I just tried as the code: print out the output of the model and see it's shape. I also tried to add up the numbers in the middle dimension of the second layer, apply sigmoid function to it. None of it match with the original output. I'm a newbie to ViT and torch, please bare with me. QAQ

1

There are 1 answers

0
Sandro On

You copy all the layers of the model but that's not all that happens in the model. The connections between the layers does not have to be straight forward.

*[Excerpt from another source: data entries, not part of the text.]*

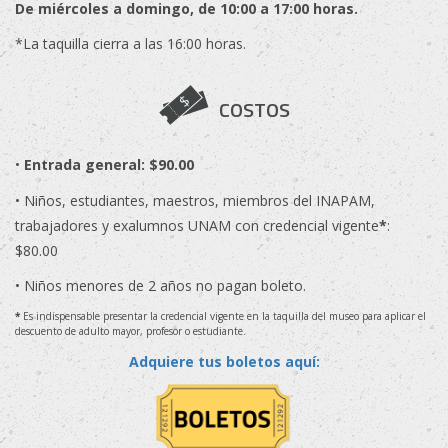
De miércoles a domingo, de 10:00 a 17:00 horas.
*La taquilla cierra a las 16:00 horas.
COSTOS
•
Entrada general: $90.00
• Niños, estudiantes, maestros, miembros del INAPAM,
trabajadores y exalumnos UNAM con credencial vigente
*
:
$80.00
• Niños menores de 2 años no pagan boleto.
*
Es indispensable presentar la credencial vigente en la taquilla del museo para aplicar el
descuento de adulto mayor, profesor o estudiante.
Adquiere tus boletos aquí: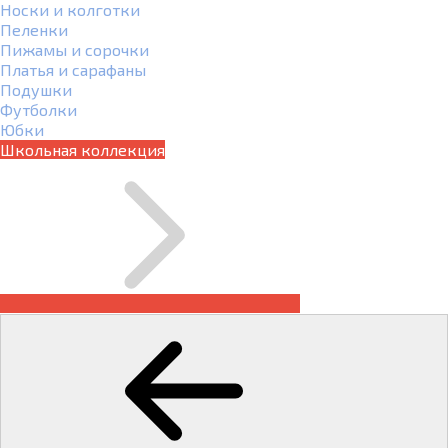
Носки и колготки
Пеленки
Пижамы и сорочки
Платья и сарафаны
Подушки
Футболки
Юбки
Школьная коллекция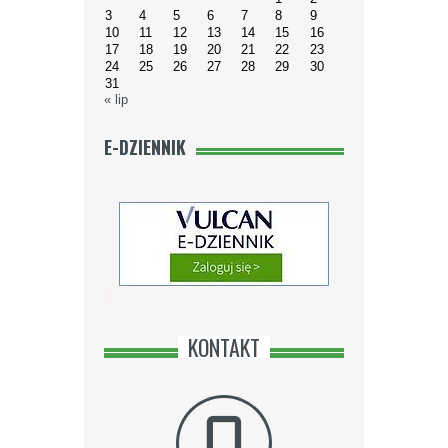
3
4
5
6
7
8
9
10
11
12
13
14
15
16
17
18
19
20
21
22
23
24
25
26
27
28
29
30
31
« lip
E-DZIENNIK
KONTAKT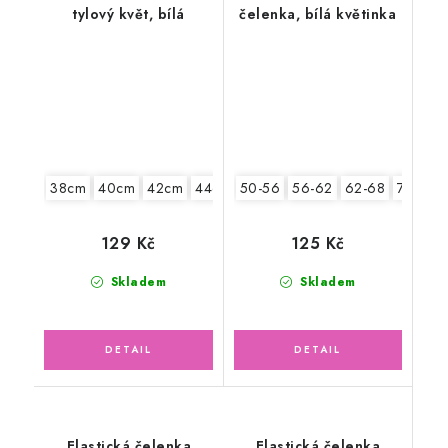
tylový květ, bílá
čelenka, bílá květinka
38cm
40cm
42cm
44cm
50-56
46cm
56-62
62-68
74-86
129 Kč
125 Kč
Skladem
Skladem
Elastická čelenka
Elastická čelenka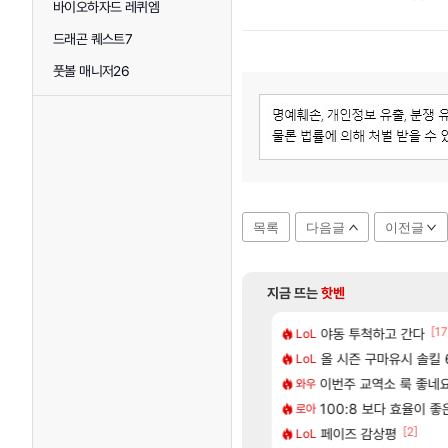
바이오하자드 레퀴엠
드래곤 퀘스트7
풋볼 매니저26
목록
다음글
이전글
지금 뜨는
핫벤
[65]
[17
혈 먹튀 ㄷㄷ..
2판 ‘몬헌 와일즈’, 30~40fps 목표 추정
야동 투척하고 간다
리싱크드 1.06 패
LoL
리싱크드
[13]
 일어난일
컷 만화 | 야간 보초는 너무 힘들어
올 시즌 구마유시 솔킬 6
동해바다 추암해수욕
LoL
여행
[1]
[209]
2인 40%글 존나 긁히네 씨발
에 가족여행을 다녀왔습니다.
이번주 교역소 룩 좋네요
혹시 이 만화 아
와우
애니클립
[82]
맛본 시점 민심 췤
 먼저 보내서 기습하는 법
100:8 보다 효율이 
국내에도 이쁜곳이 
로아
여행
[74]
[2]
따왔습니다
트 오브 리인카네이션 정보/공략글 모음
페이즈 감상평
AI발 원가 압박,
LoL
해외겜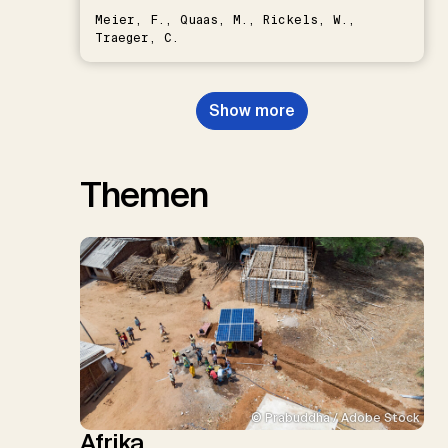
Meier, F., Quaas, M., Rickels, W.,
Traeger, C.
Show more
Themen
© Prabuddha / Adobe Stock
Afrika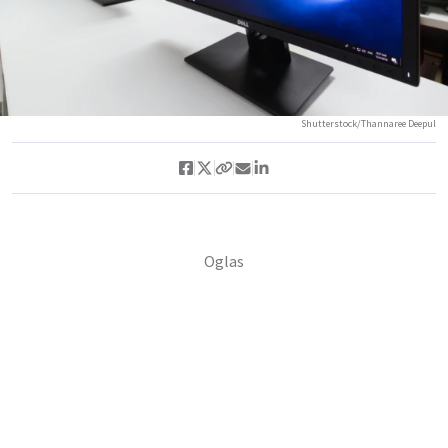
Shutterstock/Thannaree Deepul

In the case of the Transformer after all the "blocks", it generates a context-dependent embedding for every 16x16 square in the picture. There are 196 such embeddings. In the source code, you can see that there are 3 major ways to deal with this:

if self.classifier == 'token':
    x = x[:, 0]
elif self.classifier == 'gap':
    x = jnp.mean(x, axis=list(range(1, x.ndim - 1)))  # (1,) or (1,2)
elif self.classifier in ['unpooled', 'token_unpooled']:
    pass
else:
    raise ValueError(f'Invalid classifier={self.classifier}')
  1. Take the representation of the first square to represent the entirety.
  2. Take the mean of all representations.
  3. Skip this step and continue with all representations (this is what happens in your code).

Because this is not done in a named layer, you would have to recreate that part yourself.